FRESNO, California (KSEE) – Governor Gavin Newsom has granted 21 inmates clemency this month. Among them, a man who committed two murders in Fresno.
52-year-old Marcus McJimpson was convicted 31 years ago and sentenced to life in prison without the possibility of parole. According to the Governor’s office, McJimpson has lived on an honor yard since 2012 and they say he helped start the ‘Paws for Life’ dog program while in prison.
Fresno County District Attorney Lisa Smittcamp wrote a letter to Governor Newsom opposing his move, stating McJimspon committed heinous acts and should not be released from prison.
It was May 4, 1988, when two lives were taken in Fresno: 22-year-old Vernon Joseph Clark and 20-year-old Scott Lee Walker. Marcus McJimpson was convicted for their murder and was sentenced to life in prison without the possibility of parole.
But 31-years later, Governor Newsom granted him clemency.

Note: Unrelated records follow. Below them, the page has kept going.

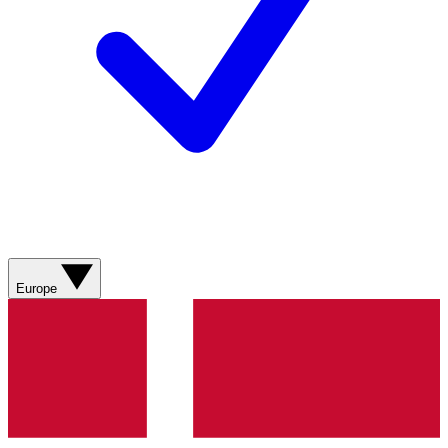
Europe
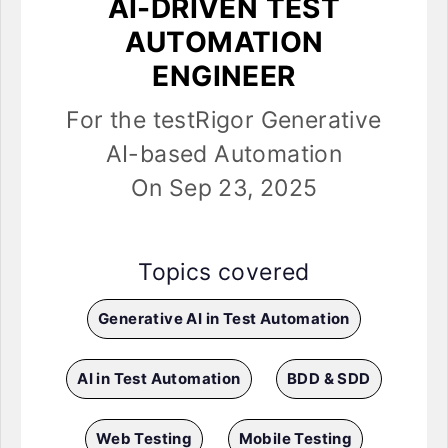
AI-DRIVEN TEST
AUTOMATION
ENGINEER
For the testRigor Generative
AI-based Automation
On Sep 23, 2025
Topics covered
Generative AI in Test Automation
AI in Test Automation
BDD & SDD
Web Testing
Mobile Testing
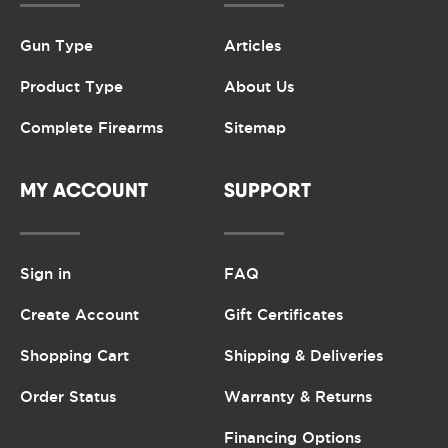
Gun Type
Articles
Product Type
About Us
Complete Firearms
Sitemap
MY ACCOUNT
SUPPORT
Sign in
FAQ
Create Account
Gift Certificates
Shopping Cart
Shipping & Deliveries
Order Status
Warranty & Returns
Financing Options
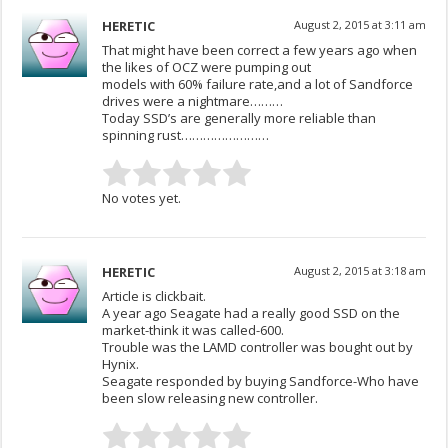
HERETIC
August 2, 2015 at 3:11 am
That might have been correct a few years ago when
the likes of OCZ were pumping out
models with 60% failure rate,and a lot of Sandforce
drives were a nightmare………
Today SSD’s are generally more reliable than
spinning rust……………………
No votes yet.
HERETIC
August 2, 2015 at 3:18 am
Article is clickbait.
A year ago Seagate had a really good SSD on the
market-think it was called-600.
Trouble was the LAMD controller was bought out by
Hynix.
Seagate responded by buying Sandforce-Who have
been slow releasing new controller.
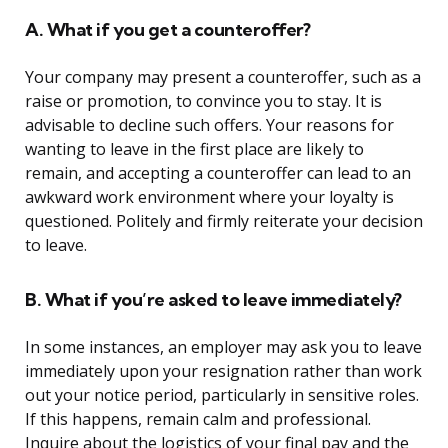
A. What if you get a counteroffer?
Your company may present a counteroffer, such as a
raise or promotion, to convince you to stay. It is
advisable to decline such offers. Your reasons for
wanting to leave in the first place are likely to
remain, and accepting a counteroffer can lead to an
awkward work environment where your loyalty is
questioned. Politely and firmly reiterate your decision
to leave.
B. What if you’re asked to leave immediately?
In some instances, an employer may ask you to leave
immediately upon your resignation rather than work
out your notice period, particularly in sensitive roles.
If this happens, remain calm and professional.
Inquire about the logistics of your final pay and the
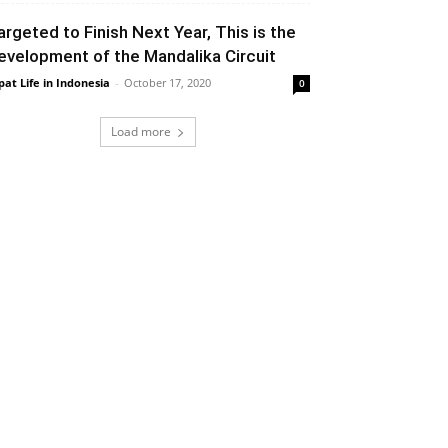
argeted to Finish Next Year, This is the
evelopment of the Mandalika Circuit
pat Life in Indonesia
-
October 17, 2020
0
Load more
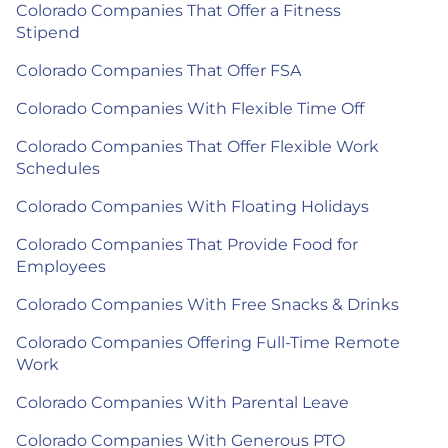
Colorado Companies That Offer a Fitness
Stipend
Colorado Companies That Offer FSA
Colorado Companies With Flexible Time Off
Colorado Companies That Offer Flexible Work
Schedules
Colorado Companies With Floating Holidays
Colorado Companies That Provide Food for
Employees
Colorado Companies With Free Snacks & Drinks
Colorado Companies Offering Full-Time Remote
Work
Colorado Companies With Parental Leave
Colorado Companies With Generous PTO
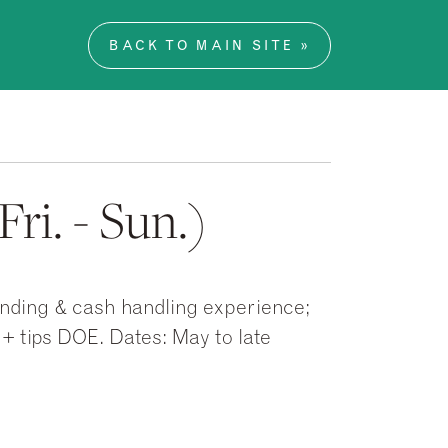
BACK TO MAIN SITE »
ri. - Sun.)
ending & cash handling experience;
 + tips DOE. Dates: May to late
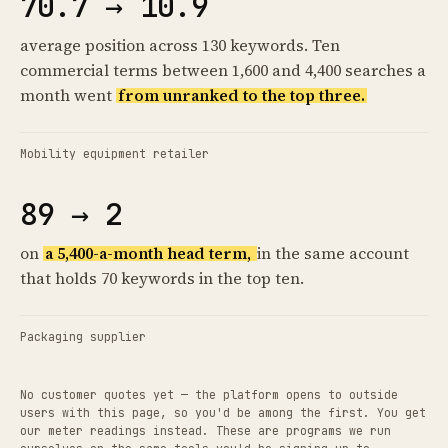
70.7 → 10.9
average position across 130 keywords. Ten
commercial terms between 1,600 and 4,400 searches a
month went
from unranked to the top three.
Mobility equipment retailer
89 → 2
on
a 5,400-a-month head term,
in the same account
that holds 70 keywords in the top ten.
Packaging supplier
No customer quotes yet — the platform opens to outside
users with this page, so you'd be among the first. You get
our meter readings instead. These are programs we run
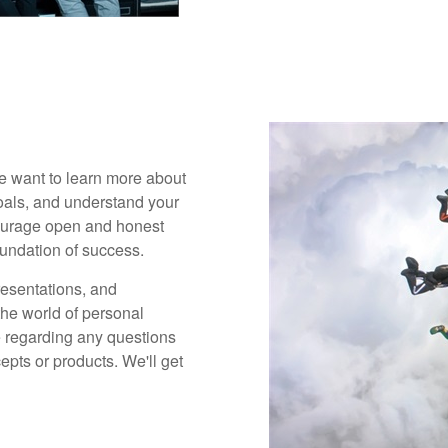
 We want to learn more about
goals, and understand your
ncourage open and honest
undation of success.
presentations, and
the world of personal
 regarding any questions
pts or products. We'll get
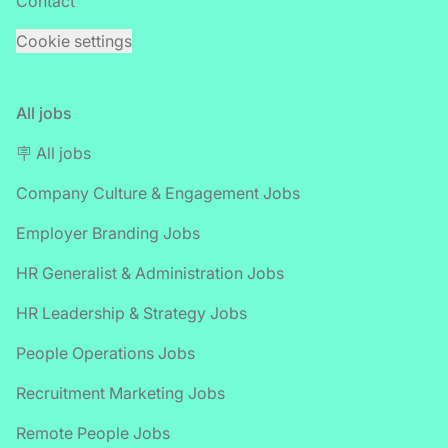
Contact
Cookie settings
All jobs
🪧 All jobs
Company Culture & Engagement Jobs
Employer Branding Jobs
HR Generalist & Administration Jobs
HR Leadership & Strategy Jobs
People Operations Jobs
Recruitment Marketing Jobs
Remote People Jobs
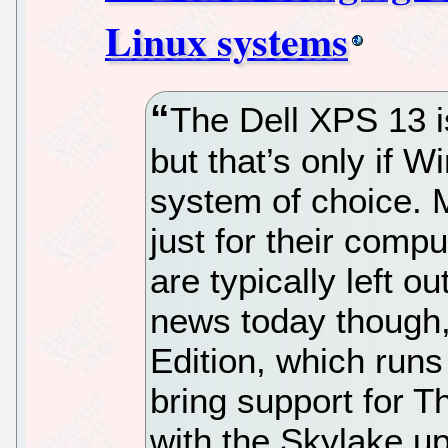
Linux systems
The Dell XPS 13 is
but that’s only if 
system of choice. 
just for their comp
are typically left o
news today though
Edition, which run
bring support for T
with the Skylake up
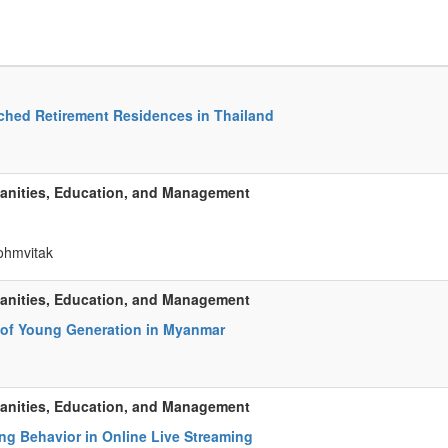
ached Retirement Residences in Thailand
manities, Education, and Management
rohmvitak
manities, Education, and Management
r of Young Generation in Myanmar
manities, Education, and Management
ng Behavior in Online Live Streaming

“This particular case and the commutation of the number of individuals here actually kind of applauds the whole concept of rehabilitation because what they’re doing is they’re looking at individuals cases of people and they’re saying is there any merit to allowing this person back into society,” said our legal analyst David Mugridge.

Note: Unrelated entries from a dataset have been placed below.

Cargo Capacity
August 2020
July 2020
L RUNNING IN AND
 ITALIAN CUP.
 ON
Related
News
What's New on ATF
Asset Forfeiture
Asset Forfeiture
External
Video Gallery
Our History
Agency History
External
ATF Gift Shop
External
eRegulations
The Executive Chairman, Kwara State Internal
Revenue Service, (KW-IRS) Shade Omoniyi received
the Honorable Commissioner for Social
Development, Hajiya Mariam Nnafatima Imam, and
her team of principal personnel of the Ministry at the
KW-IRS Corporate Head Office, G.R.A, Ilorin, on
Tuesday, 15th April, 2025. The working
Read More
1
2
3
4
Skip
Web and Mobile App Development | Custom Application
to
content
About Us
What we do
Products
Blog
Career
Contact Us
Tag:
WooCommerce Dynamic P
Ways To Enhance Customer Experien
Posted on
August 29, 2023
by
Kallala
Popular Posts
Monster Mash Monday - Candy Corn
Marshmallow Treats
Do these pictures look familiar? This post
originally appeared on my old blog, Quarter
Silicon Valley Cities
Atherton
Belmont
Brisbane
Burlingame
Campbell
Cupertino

Mugridge says historically that’s what prison was all about, but it’s not always been the case.
A letter from the Executive Department State of California says that McJimpson understands the crimes he’s committed and says that he’s been rehabilitated.
“This kind of a situation offers the public the opportunity to think about all of these issues, what is their attitude on punishment of people,” Mugridge expressed.

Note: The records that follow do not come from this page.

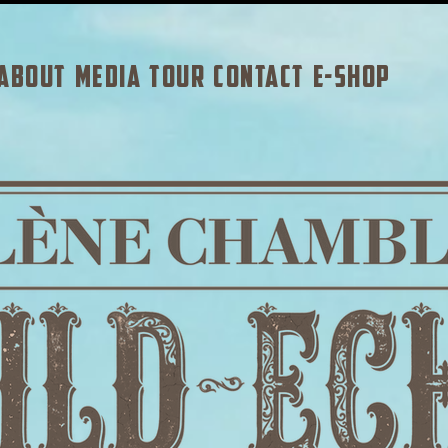
ABOUT
MEDIA
TOUR
CONTACT
E-SHOP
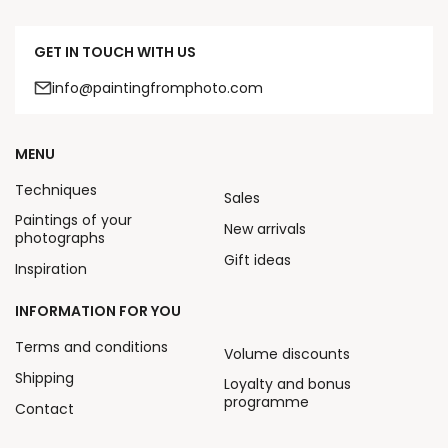
GET IN TOUCH WITH US
info@paintingfromphoto.com
MENU
Techniques
Sales
Paintings of your
New arrivals
photographs
Gift ideas
Inspiration
INFORMATION FOR YOU
Terms and conditions
Volume discounts
Shipping
Loyalty and bonus
programme
Contact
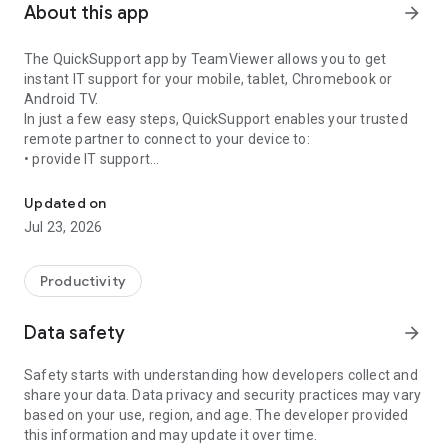
About this app
arrow_forward
The QuickSupport app by TeamViewer allows you to get
instant IT support for your mobile, tablet, Chromebook or
Android TV.
In just a few easy steps, QuickSupport enables your trusted
remote partner to connect to your device to:
• provide IT support
Get instant remote assistance for your device
• transfer files back and forth
• communicate with you via chat
Updated on
• view device information
Jul 23, 2026
• adjust WIFI settings, and much more.
It can receive connection requests from any device (desktop,
web browser or mobile).
Productivity
TeamViewer applies the highest security standards to your
connections, ensuring you are always in control of granting
Data safety
arrow_forward
access to your device and establishing or ending sessions.
Safety starts with understanding how developers collect and
To establish a connection to your device, you need to do the
share your data. Data privacy and security practices may vary
following:
based on your use, region, and age. The developer provided
1. Open the app on your screen. Connections can't be
this information and may update it over time.
established if the app is running in the background.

He says just because McJimpson was granted clemency does not mean he will be released. Mugridge says it only means McJimpson is now eligible to apply for parole.
In her letter, Fresno County District Attorney Lisa Smittcamp opposed the decision to grant clemency, stating in part: “Our position has not changed regarding the heinousness of McJimpson’s crimes or the appropriateness of his sentence of life without the possibility of parole.”
According to Governor Newsom’s office, the crimes that the 21 inmates are serving time for vary. His office says many of the crimes were committed when the inmates were 26-years-old or younger.